Interaction of MOP3 with MOP4 or CLOCK. (A) In vitro interaction of MOP3 and MOP4. Gel shift analysis was performed using the radiolabeled consensus response element, M34, in the presence of unprogrammed reticulocyte lysate, MOP3, MOP4, and both proteins. One microgram of purified IgG, purified MOP3-specific antibodies (MOP3Ab), or purified MOP4-specific antibodies (MOP4Ab) was used to demonstrate specificity of the complex. (B) In vivo interaction of MOP3 with MOP4 or CLOCK. (Upper) Basic region consensus and DNA half-site specificity for ARNT, MOP3, MOP4, and CLOCK are shown. Residues thought to contact DNA are denoted with an asterisk. (Lower) COS-1 cells were transfected with the M34 luciferase reporter with each expression plasmid as indicated. Cells were harvested 20 hr posttransfection. Luciferase activities were normalized with that of β-galactosidase as described (14). (Inset) The M34 responsive element is illustrated and the core sequence is underlined.

Figure 4

Interaction of MOP3 with HIF1α or HIF2α. (A) In vitro analysis of MOP3 and HIF1α. Gel shift analysis was performed using a deduced radiolabeled response element, M13. Normalized quantities of reticulocyte expressed MOP3, HIF1α, and ARNT proteins were used for all gel shift studies. To demonstrate specificity, 1 μg of purified IgG, MOP3-specific (MOP3Ab), or HIF1α-specific antibodies (HIF1αAb) were used. (B) In vivo interaction of MOP3 with HIF1α or HIF2α (Upper) Basic region consensus and DNA half-site specificity for ARNT, MOP3, HIF1α, and HIF2α are shown. (Lower) COS-1 cells were transfected with the M13 luciferase reporter with each expression plasmid as indicated. Two oligonucleotides, containing three M13 elements were cloned upstream of the simian virus 40 promoter (denoted by a 2 beside the element).
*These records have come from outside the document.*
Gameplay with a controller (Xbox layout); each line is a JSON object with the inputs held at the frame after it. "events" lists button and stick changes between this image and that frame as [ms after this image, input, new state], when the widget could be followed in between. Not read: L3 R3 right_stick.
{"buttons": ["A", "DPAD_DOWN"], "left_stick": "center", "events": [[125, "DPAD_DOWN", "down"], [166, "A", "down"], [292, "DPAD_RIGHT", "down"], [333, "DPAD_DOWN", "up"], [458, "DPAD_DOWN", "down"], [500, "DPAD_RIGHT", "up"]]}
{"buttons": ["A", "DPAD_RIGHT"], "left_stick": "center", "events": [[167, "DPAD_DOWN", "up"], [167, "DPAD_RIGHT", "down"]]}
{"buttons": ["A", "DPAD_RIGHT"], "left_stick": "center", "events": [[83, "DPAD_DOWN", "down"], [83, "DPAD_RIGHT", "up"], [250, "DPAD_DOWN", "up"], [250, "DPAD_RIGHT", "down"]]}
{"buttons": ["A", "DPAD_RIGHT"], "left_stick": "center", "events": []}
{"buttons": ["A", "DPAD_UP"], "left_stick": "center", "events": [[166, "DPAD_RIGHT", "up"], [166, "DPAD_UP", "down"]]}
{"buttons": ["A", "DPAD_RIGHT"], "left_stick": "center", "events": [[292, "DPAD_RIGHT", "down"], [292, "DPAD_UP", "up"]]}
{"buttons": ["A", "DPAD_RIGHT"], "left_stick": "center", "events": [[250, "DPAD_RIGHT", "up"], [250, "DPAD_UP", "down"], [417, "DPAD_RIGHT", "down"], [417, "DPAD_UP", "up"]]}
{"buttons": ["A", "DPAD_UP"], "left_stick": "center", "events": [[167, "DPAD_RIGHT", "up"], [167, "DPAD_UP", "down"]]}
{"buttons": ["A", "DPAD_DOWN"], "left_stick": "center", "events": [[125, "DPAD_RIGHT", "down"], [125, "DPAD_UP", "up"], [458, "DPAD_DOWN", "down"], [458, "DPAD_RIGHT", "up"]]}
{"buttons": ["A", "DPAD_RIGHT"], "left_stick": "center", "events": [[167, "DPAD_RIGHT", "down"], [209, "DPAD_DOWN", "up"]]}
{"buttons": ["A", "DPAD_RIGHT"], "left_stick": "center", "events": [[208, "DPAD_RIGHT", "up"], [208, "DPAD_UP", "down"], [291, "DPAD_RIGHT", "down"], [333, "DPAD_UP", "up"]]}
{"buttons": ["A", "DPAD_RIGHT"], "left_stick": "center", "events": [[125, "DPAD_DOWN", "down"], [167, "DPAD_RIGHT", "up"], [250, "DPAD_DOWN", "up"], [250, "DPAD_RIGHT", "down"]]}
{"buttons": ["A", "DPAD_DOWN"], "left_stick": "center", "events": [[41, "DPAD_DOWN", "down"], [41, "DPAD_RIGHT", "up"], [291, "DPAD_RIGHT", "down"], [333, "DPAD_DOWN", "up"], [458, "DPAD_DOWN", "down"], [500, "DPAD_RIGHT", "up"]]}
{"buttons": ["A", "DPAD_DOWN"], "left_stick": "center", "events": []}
Hypoxia studies were performed with the addition of 100 μM CoCl₂ at the time of transfection. Cells were harvested 20 hr posttransfection. □, Relative luciferase levels; ▪, relative luciferase levels in the presence of CoCl₂. (Inset) The M13 responsive element is illustrated and the core sequence is underlined.

Figure 5

Expression of MOP3 and MOP4 in the mouse. (A) RPA analysis of MOP3 and MOP4 in various mouse tissues. Total RNA (10 μg) from whole embryo (embryonic day 9.5 (E9.5), E13.5, E17.5), placenta, neonatal liver, kidney, heart, lung, thymus, skeletal muscle, brain, and adult liver, kidney, heart, lung, thymus, skeletal muscle, and brain was analyzed for MOP3 and MOP4 expression. The results were quantitated and expressed as relative units. (Inset) The MOP3 and MOP4 probes (lane 1), tRNA control (lane 2), and protected fragments (lane 3) are indicated. (B) In situ analysis of the MOP3 mRNA. Whole mount in situ hybridization was performed on transverse brain section from an E15.5 embryo, adult eye, thymus, and colon. Slides were probed with antisense probes derived from HIF1α, MOP3, and MOP4 and photographed under identical conditions. Hematoxylin and eosin stains of parallel slides of E15.5 transverse embryos and adult eye are shown. Transverse section: ca, cerebral aqueduct; T, thalamus; lv, lateral ventricle; 3v, third ventricle; st, striatum. Eye: pr, pigment of the retina; or, outer layer of the retina; ir, inner layer of the retina; le, lens epithelium; co, cornea.